- YOUR INSTRUCTIONS -
Pick up the Armenian speech recognition notebook at the point where its code stops and write the part that comes next.

··· EXCERPTED PASSAGE ···

# Armenian Speech Recognition

In [16]:
from pathlib import Path

import torch
import torchaudio
from IPython.display import Audio

from datamodule import alphabet, CommonVoiceDataModule
from decoder import BeamCTCDecoder, GreedyDecoder
from torchaudio.models.decoder import ctc_decoder
from lit_conformer import LitConformer
from eval import run_evaluation

In [2]:
class Preprocessor:
    def __init__(self, normalize: bool = True, target_sample_rate: int = 16000):
        self.normalize = normalize
        self.target_sample_rate = target_sample_rate
        
        self.mel_transform = torchaudio.transforms.MelSpectrogram(
            sample_rate = target_sample_rate,
            n_fft = int(25 / 1000 * target_sample_rate), # 25 ms
            n_mels = 80, # num of mel filter banks
            hop_length = int(10 / 1000 * target_sample_rate) # 10 ms
        )

··· DATA BLOCK ···

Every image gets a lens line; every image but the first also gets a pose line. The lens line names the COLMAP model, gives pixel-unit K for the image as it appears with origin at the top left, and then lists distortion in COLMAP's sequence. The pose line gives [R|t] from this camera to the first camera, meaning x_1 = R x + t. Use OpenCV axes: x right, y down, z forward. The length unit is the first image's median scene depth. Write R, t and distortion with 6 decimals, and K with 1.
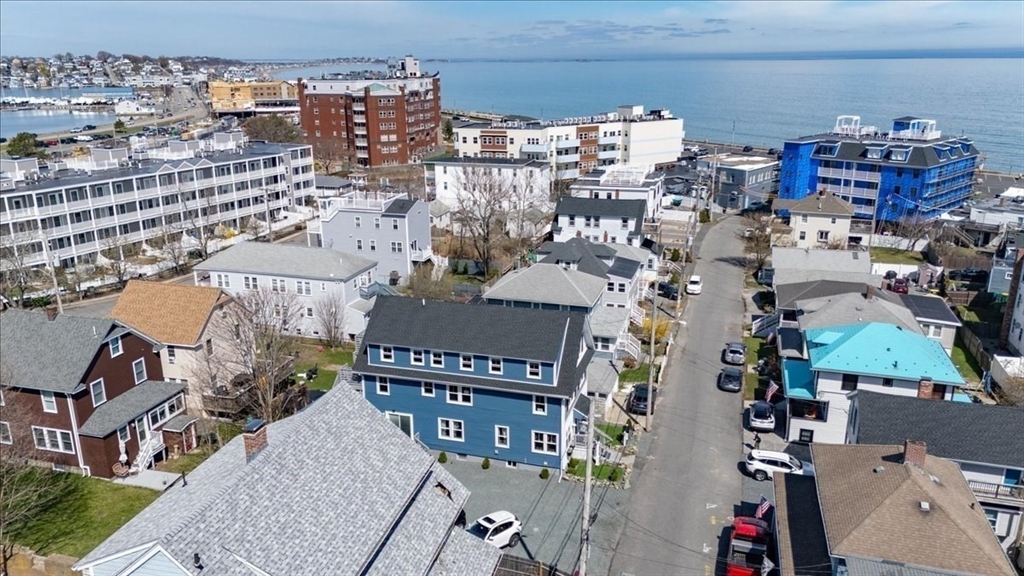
lens RADIAL K [[749.0, 0, 513.1], [0, 749.0, 285.9], [0, 0, 1]] dist [0.039380, -0.000404]
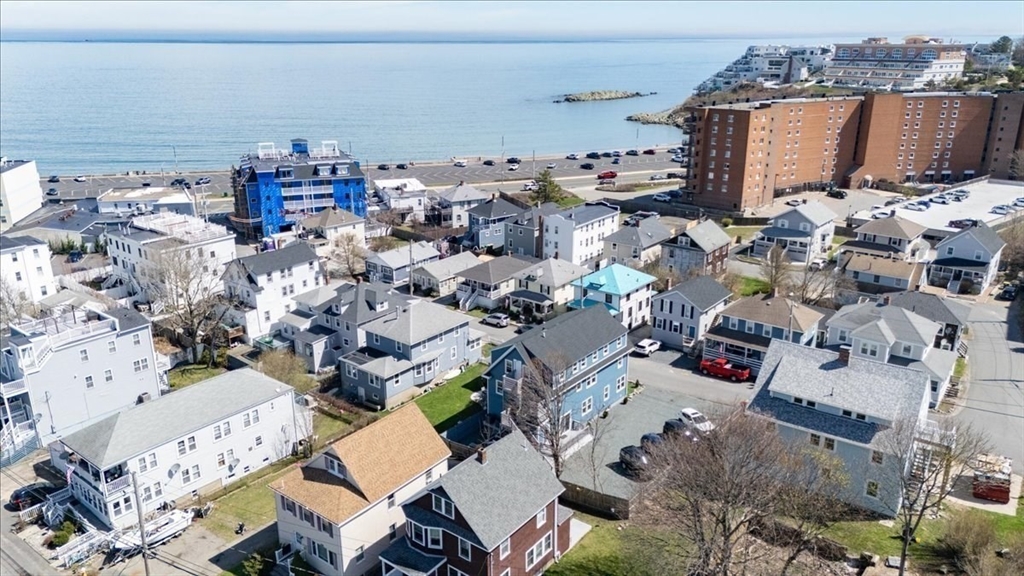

···

- ANSWER SPACE -
    
    def __call__(self, signal: torch.Tensor, sr: int):
        signal = self._resample_if_necessary(signal, sr)
        log_mel = torch.log(self.mel_transform(signal) + 1e-9)
        log_mel = (log_mel - log_mel.mean()) / (log_mel.std())
        return log_mel.squeeze().permute(1, 0)

    def _resample_if_necessary(self, signal, sr):
        if sr != self.target_sample_rate:
            resampler = torchaudio.transforms.Resample(sr, self.target_sample_rate)
            signal = resampler(signal)
        return signal

In [3]:
def recognize(audio_path, preprocess, model, decoder, return_all=False):
    signal, sr = torchaudio.load(audio_path)
    model_input = preprocess(signal=signal, sr=sr)
    model_input = model_input.to(device)
    input_sizes = torch.LongTensor([model_input.shape[0]])
    model_input = model_input.unsqueeze(0)
    out, output_lengths = model(model_input, input_sizes)
    if type(decoder) == BeamCTCDecoder:
        decoded_output = decoder.decode(out, output_lengths, return_all)
    else:
        decoded_output = decoder.decode(out, output_lengths)
    return decoded_output[0]

In [4]:
data_root = Path('./data')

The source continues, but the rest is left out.